Some days, just getting out the door is a battle. I love to run. I love to run fast. I love to run easy miles. I love to run alone. I love to run with friends. I love tempo runs. I love long runs. I love races. So, why is getting out the door a battle? Someone please tell me.
As a side note, the streak is over. It doesn't really bother me, either. I don't think I'm a candidate for a long running streak. I just have too much other stuff going on and I do like an occasional day off. I say that I like a day off, but I always find myself wishing I had run on days that I take off. Anyway...
Back to the out the door thing... This morning, I had to drag myself out of bed. Then, I got dressed and laced up my racing flats for some work on the track. There were at least three different times that I had to talk myself into leaving after I was dressed and ready. I just didn't want to walk out the door and take the first few steps. Finally, after wasting 15 minutes doing nothing but deciding whether or not I would run this morning, I hit the road and ran to the Athens High track.
This is how quickly things change. The schedule called for 6x1000m repeats at 5k pace. After the 3rd one, I was thinking, "Wow, this feels good. I like this.
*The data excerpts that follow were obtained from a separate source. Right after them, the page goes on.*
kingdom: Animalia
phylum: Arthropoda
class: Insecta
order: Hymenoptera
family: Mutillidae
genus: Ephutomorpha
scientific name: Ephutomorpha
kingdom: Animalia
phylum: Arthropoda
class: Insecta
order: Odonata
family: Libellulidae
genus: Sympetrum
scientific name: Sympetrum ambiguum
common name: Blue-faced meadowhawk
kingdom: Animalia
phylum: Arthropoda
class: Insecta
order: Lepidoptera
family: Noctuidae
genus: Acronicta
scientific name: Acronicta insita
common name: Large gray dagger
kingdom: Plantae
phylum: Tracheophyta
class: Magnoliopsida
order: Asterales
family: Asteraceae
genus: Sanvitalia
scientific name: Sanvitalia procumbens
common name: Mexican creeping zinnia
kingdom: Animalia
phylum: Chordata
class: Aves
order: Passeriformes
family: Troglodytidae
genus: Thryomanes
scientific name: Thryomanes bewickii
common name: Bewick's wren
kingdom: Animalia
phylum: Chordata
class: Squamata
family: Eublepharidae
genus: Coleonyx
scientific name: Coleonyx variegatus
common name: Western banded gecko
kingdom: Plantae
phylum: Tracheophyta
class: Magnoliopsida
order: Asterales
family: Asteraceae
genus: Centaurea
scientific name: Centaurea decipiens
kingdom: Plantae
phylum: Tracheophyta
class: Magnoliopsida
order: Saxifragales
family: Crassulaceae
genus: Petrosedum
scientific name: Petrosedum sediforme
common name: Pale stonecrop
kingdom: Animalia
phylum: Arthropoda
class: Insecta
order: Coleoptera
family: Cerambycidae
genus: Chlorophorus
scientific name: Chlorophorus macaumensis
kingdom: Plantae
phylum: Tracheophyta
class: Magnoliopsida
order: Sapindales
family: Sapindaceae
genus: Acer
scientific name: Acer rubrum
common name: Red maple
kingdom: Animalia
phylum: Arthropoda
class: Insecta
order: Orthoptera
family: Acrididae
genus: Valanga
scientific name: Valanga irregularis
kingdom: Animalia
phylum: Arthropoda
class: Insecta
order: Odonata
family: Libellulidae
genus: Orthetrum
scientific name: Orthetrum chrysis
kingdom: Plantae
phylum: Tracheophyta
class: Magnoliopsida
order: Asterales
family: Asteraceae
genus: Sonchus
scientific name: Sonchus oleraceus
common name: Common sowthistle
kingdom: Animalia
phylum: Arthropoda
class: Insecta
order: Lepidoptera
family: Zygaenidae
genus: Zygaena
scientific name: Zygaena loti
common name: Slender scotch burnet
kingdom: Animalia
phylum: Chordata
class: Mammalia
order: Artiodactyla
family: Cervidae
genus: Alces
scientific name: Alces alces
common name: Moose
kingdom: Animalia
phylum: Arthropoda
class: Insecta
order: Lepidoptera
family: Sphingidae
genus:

It's hard, but fun." After the 5th one I was thinking, "Really, do I only have one more to do? Maybe I should do 8 instead of 6." After the 6th and final one, I thought, "I'd love to do 2 or 3 more, but I'm out of time. I wish I hadn't wasted so much time talking myself into leaving this morning." How does one's mindset change so quickly? Oh yeah, 3:36, 3:32, 3:32, 3:33, 3:33, 3:26.
It's probably a good thing that I didn't do any extra. There's a small race this weekend, you know.